Thomas pressed Murray to cite examples of national candidates who have similarly been disqualified — possibly Confederates running for high office “after Reconstruction and after the compromise of 1877 and during the period of Redeemers.”

“There were certainly national candidates who were disqualified by Congress refusing to seat them,” replied Murray.

“I understand that, but that’s not this case,” Thomas fired back. “States disqualified them; that’s what we’re talking about here. I understand Congress would not seat them.”

“Again, your honor, [the absence of examples] is not surprising because there wouldn’t have been — states certainly wouldn’t have the authority to remove a sitting—,” Murray said before being cut off by Thomas.

“So what was the purpose of the Section 3? States were sending people. The concern was that the former Confederate states would continue being bad actors, and the effort was to prevent them from doing this,” said Thomas. “And you’re saying that … this also authorized states to disqualify candidates. So what I’m asking you for, if you are right, [is] what are the examples?”
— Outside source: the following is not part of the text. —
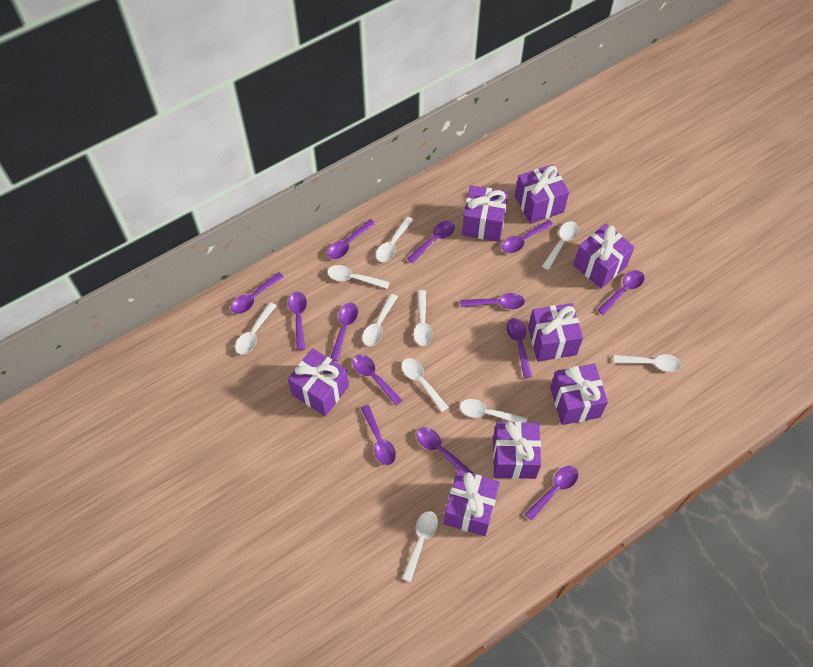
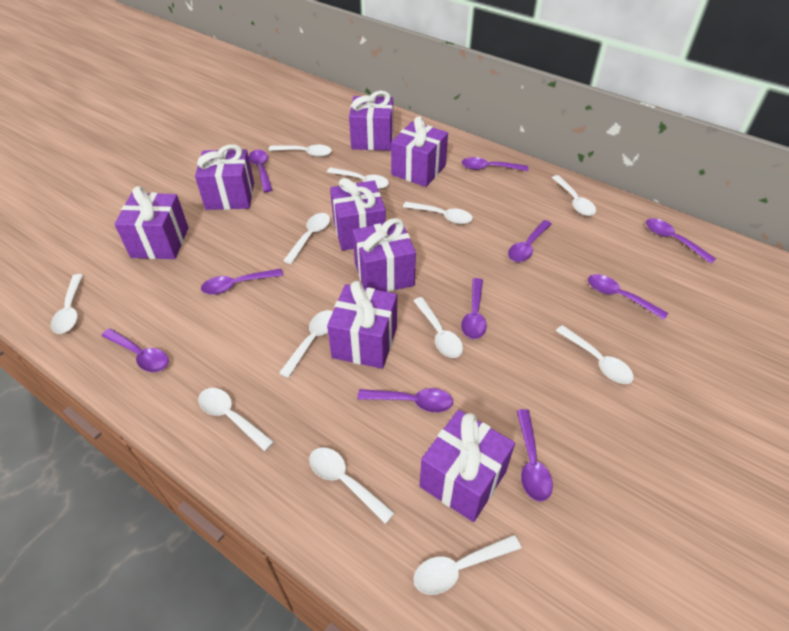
purple spoon: 13 -> 10
white spoon: 10 -> 12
Murray alluded to examples of states excluding candidates from holding state offices, but was cut off again by Thomas, who said, “I understand the states controlling state elections and state positions. What we are talking about are national candidates. … Do you have any examples of this?”

Murray apparently did not.

Justice Kavanaugh indicated there were already mechanisms in place to prevent insurrectionists from holding office, intimating Colorado was overreaching.

“Some of the rhetoric of your position — I don’t think it is your position — but some of the rhetoric of your position seems to suggest unless the states can do this, no one can prevent insurrectionists from holding federal office,” said Kavanaugh. “But obviously Congress has enacted statutes, including one still in effect,
Section 2383 of Title 18 prohibits insurrection; it’s a federal criminal statute. And if you’re convicted of that, you are, it says ‘shall be disqualified from holding any office.’ And so there is a federal statute on the books, but President Trump has not been charged with that. So what are we to make of that?”

Kavanaugh also
suggested that the effort to remove Trump from the ballot “has the effect of disenfranchising voters to a significant degree.”

Justice Brown cast doubt on whether the Framers intended Section 3 to be used as Murray argued it should be.

“I’m wondering really whether presidential elections were such a circumstance, that the Framers actually envisioned states enforcing Section 3 with respect to presidential elections as opposed to senatorial elections, representatives, the sort of more local concerns,” said Brown.

“The more broad point I want to make is that what is very clear from the history is that the Framers were concerned about charismatic rebels who might rise through the ranks up to and including the presidency of the United States,” said Murray.

“But then why didn’t they put the word ‘president’ in the very enumerated list in Section 3?” asked Brown. “The thing that really is troubling to me is — I totally understand your argument — but they were listing people that were barred, and president is not there. So I guess that just makes me worried that maybe they weren’t focusing on the president.”

Brown added, “The fact that electors of vice president and president are there suggests that really what [the Framers] thought was, ‘If we’re worried about the charismatic person, we’re going to bar insurrectionist electors and therefore that person is never going to rise.”